[Exercise 1] Using the news excerpt about Knodel, state whether each statement agrees with the text: (a) six of the phone calls were made after midnight; (b) Murphy is an adviser for the school newspaper; (c) the "Starfish" initiative grew from "The Big Five." Answer yes or no for each and quote the text's deciding words.
[Exercise 2] In the news excerpt about Knodel, how many students did teachers pick out during the in-house training workshop?

[Document excerpt]
========================
Records entered into evidence during the trial showed nearly 100 calls between late 2008 and early 2009 between Knodel and Maggie Wilken, who was then a 17-year-old West Fargo student.

Though The Forum typically doesn't identify accusers in cases of alleged sex crimes, Wilken consented to being identified before she spoke at Monday's board meeting.

Of those phone calls, 23 were after 10 p.m. and six after midnight, including one that lasted four hours. Knodel testified at trial that he talked with Wilken about problems she was having in her personal life. He said she probably got his cellphone number from an information sheet meant for parents of students involved in Student Congress.

Flowers said on Monday the district's investigation showed that while it was an error in judgment that Knodel didn't set limits on his phone contact, it didn't warrant not reinstating him.

"We believe that Mr. Knodel's interactions, including phone calls with the student, were well-intended on his part," Flowers told board members, reading from a written statement.

Flowers said he spoke to former administrators and colleagues about a district- and building-level professional development that was ongoing in 2009, "which challenged teachers to reach out to one or more struggling students."

West Fargo High School teacher Jeremy Murphy, who testified on Knodel's behalf at trial and considers him a friend, said during an in-house training workshop, teachers picked out five students they felt may be struggling or needed additional guidance and discussed strategies for helping the students. Each teacher then chose one student considered to be at risk for dropping out of school to mentor.

"Students weren't aware of this, it was all teachers," Murphy said. "As teachers, at that time, we thought that was just a part of the job. We had always considered ourselves mentors."

High school math teacher Jill Backlund said she chose students to mentor during this time, like most teachers.

"Sort of the whole goal was to reduce our dropout rate, make kids feel connected to the school," she said.

Backlund said she had a lot of contact outside of school with a male student she was mentoring and eventually gave him her cellphone number to stay in touch after he left school for Job Corps, but teachers decided their own boundaries.

"You always just do what you know is best and it will fit," she said.

Along with acting as a mentor to students, Murphy is an adviser for the West Fargo High School yearbook and is a journalism coach. He said students often call or text him when on an assignment or when they need help in the field, which can be late into the night.

"If somebody took my volume of communications and removed the content and context, they could make it look bad," Murphy said.

The professional development at that time was a part of an education philosophy called "The Big Five." One of the philosophy's five tenets is engagement, getting parent and communities involved by making phone calls home and meeting with parents.

A mentoring initiative called "Starfish" grew from that. It encouraged zeroing in on and making contact with students who are at risk of struggling in school or dropping out.
========================
[Data rows]
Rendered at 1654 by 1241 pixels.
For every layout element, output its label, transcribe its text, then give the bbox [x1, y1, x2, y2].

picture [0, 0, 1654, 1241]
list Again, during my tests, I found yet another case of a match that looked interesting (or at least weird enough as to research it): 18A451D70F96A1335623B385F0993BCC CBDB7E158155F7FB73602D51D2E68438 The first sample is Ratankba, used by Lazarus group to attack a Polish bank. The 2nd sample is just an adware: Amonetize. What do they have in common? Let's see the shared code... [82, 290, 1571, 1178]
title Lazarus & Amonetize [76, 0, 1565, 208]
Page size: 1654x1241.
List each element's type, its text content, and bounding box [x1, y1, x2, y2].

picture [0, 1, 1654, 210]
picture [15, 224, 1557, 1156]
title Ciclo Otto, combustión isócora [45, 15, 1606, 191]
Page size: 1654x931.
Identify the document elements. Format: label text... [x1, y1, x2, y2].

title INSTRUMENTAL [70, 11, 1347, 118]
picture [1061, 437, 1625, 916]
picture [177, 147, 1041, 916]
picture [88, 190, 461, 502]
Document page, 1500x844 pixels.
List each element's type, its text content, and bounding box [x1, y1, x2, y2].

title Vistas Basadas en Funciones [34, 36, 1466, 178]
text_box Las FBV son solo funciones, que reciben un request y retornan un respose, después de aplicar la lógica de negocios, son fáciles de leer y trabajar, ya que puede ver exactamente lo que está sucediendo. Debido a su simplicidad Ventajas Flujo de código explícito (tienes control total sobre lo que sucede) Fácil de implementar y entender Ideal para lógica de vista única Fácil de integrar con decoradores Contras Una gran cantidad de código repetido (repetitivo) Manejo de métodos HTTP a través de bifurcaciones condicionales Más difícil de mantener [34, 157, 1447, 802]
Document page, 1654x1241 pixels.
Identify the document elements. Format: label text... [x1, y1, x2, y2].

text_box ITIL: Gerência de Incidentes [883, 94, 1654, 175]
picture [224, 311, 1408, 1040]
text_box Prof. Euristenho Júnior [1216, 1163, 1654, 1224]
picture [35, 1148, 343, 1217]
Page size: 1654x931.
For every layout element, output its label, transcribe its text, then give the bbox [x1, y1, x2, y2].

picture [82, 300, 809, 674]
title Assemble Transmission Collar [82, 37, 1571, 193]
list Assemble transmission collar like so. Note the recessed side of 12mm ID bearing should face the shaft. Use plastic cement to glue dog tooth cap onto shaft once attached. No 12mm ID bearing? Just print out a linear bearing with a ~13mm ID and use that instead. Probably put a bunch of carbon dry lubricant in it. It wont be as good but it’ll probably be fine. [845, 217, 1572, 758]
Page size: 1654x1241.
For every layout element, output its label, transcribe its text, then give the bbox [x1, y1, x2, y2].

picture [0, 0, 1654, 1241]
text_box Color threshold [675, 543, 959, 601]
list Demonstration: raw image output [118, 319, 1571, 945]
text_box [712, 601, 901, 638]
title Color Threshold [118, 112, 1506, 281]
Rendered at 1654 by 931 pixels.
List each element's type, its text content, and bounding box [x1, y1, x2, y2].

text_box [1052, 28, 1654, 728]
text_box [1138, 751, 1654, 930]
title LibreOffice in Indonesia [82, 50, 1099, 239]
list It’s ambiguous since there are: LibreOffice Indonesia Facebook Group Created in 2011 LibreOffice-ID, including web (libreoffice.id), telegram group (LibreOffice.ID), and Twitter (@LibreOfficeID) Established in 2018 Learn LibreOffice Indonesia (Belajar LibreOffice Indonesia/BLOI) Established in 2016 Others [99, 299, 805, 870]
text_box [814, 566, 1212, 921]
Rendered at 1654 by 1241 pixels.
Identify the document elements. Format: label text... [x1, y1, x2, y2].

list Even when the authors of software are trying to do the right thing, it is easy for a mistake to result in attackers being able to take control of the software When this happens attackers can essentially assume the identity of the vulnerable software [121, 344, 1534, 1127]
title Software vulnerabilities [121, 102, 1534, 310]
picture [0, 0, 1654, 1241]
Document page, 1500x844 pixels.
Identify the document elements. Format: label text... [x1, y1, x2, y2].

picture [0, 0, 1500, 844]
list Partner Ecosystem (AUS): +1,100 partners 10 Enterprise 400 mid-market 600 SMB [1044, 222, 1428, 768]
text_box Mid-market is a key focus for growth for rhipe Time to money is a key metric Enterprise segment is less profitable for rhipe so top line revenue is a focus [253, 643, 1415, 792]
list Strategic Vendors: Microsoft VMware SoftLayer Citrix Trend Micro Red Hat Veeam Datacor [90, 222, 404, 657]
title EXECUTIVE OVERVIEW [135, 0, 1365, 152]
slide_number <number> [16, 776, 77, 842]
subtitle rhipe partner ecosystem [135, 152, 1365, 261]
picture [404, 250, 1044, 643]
========================
[Worked solution 1]
(a) Yes: "23 were after 10 p.m. and six after midnight"
(b) No: "Murphy is an adviser for the West Fargo High School yearbook"
(c) Yes: "A mentoring initiative called "Starfish" grew from that."

[Worked solution 2] Five students.